Pretty lame. Only 50% of the results are even graphs of lines at all. Let down, I decided to try out Stable Diffusion in hopes that it could do better.
Stable Diffusion Results
(via beta.dreamstudio.ai with width: 512, height: 512, cfg scale: 20, steps: 150, images: 4, sampler: k_lms, model: stable diffusion v1.5)
Somehow even worse than DALL·E 2.
Fiverr Person #1
Okay, well maybe it was impossible for anyone to deduce what I was trying to convey. Let’s see what my first $10 commission gave me (keep in mind this is with the unabridged prompt):
I feel the sanity returning to me… However, it seems they didn’t catch the part where I said the black line should go between the first and third lines. Trying my hand at some prompt engineering, I tweaked the prompt to
A graph with 3 slightly wavy lines: the first (labelled morality, colored green) starts near the top and goes down. The second (labelled legality, colored blue) starts near the bottom and goes up. The third (labelled prosecution, colored red) starts below the second, and generally follows the second (always remaining below the second). The three lines should converge close to each other by the end. There should be a point where the first line goes below the second, and then it goes back above. The first line should still be above the third line. The bottom axis should be labelled as time, with an arrow pointing to the right. In the middle of the graph, there should be a vertical line (labelled privacy, colored black) that starts at the first line and ends at the third line.

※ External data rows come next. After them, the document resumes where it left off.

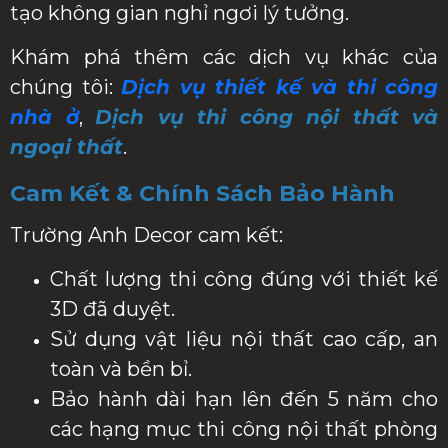
tạo không gian nghỉ ngơi lý tưởng.
Khám phá thêm các dịch vụ khác của
chúng tôi:
Dịch vụ thiết kế và thi công
nhà ở
,
Dịch vụ thi công nội thất và
ngoại thất
.
Cam Kết & Chính Sách Bảo Hành
Trường Anh Decor cam kết:
Chất lượng thi công đúng với thiết kế
3D đã duyệt.
Sử dụng vật liệu nội thất cao cấp, an
toàn và bền bỉ.
Bảo hành dài hạn lên đến 5 năm cho
các hạng mục thi công nội thất phòng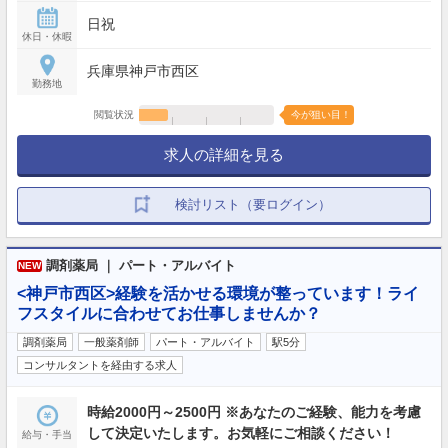
日祝
休日・休暇
兵庫県神戸市西区
勤務地
閲覧状況
今が狙い目！
求人の詳細を見る
検討リスト（要ログイン）
調剤薬局 ｜ パート・アルバイト
NEW
<神戸市西区>経験を活かせる環境が整っています！ライ
フスタイルに合わせてお仕事しませんか？
調剤薬局
一般薬剤師
パート・アルバイト
駅5分
コンサルタントを経由する求人
時給2000円～2500円 ※あなたのご経験、能力を考慮
して決定いたします。お気軽にご相談ください！
給与・手当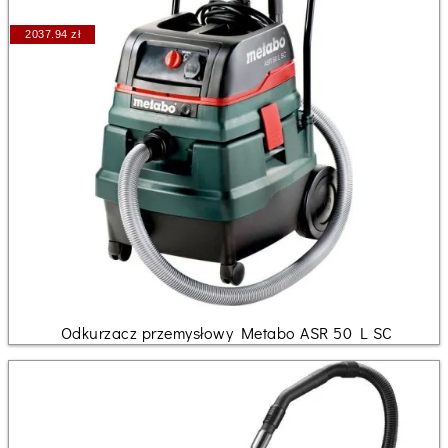
2037.94 zł
Odkurzacz przemysłowy Metabo ASR 50 L SC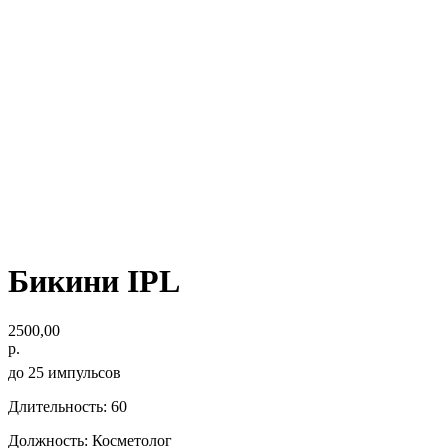
Бикини IPL
2500,00
р.
до 25 импульсов
Длительность: 60
Должность: Косметолог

(Bolded to emphasize the difference.) I commissioned another piece with this new prompt, and here is the result:
Fiverr Person #2
It seems like my prompt engineering worked, but at the same time this Fiverr person forgot to make the first line go back above the second.
Sketch-inspired Drawings
Stable Diffusion has a neat feature where you can upload an image as inspiration. In fact, this is what you usually do on Fiverr. Here is the sketch I uploaded to Stable Diffusion:
and here is what Stable Diffusion did to my poor baby (via beta.dreamstudio.ai with width: 512, height: 512, cfg scale: 20, steps: 150, images: 4, sampler: k_lms, model: stable diffusion v1.5, image similarity: 50%):
Here’s how the Fiverr commission came out with the abridged prompt and the same sketch as reference:
Fiverr Person #3
Not too shabby, eh?
(I ended up asking this person to make a few revisions for the final result, which you can see in the post!)
Minimum Viable Garbage
Maybe these models are unequipped to handle a wall of text like my trusty Fiverr friends. However, that doesn’t seem to be the case. The smallest possible prompt that still produced nonsense was
a graph with 3 lines
Here is DALL·E 2’s rendition:
To be fair there is technically one graph with 3 lines, but I wouldn’t call that passable by any stretch of the imagination.
Here is Stable diffusion’s best attempt (via beta.dreamstudio.ai with width: 512, height: 512, cfg scale: 20, steps: 150, images: 4, sampler: k_lms, model: Stable diffusion v1.5):
It seems Stable Diffusion was trained on graph paper, but it still produces garbage.
Imagen
I don’t have the clout to bully Google engineers into running my prompts (yet), so if you do have this power or are such an engineer yourself, and want to flex the supposed contextual and compositional superiority of Imagen, please be my guest and share your results!
Prompt Engineering
A fair criticism of this post would be that I spent no time on optimizing my prompts, which has been shown to make a big difference in the quality of the output. I’m skeptical of much of an improvement you could get because these results seem to come from more of a fundamental incapability of DALL·E 2/Stable Diffusion. However, if you make any progress, let me know!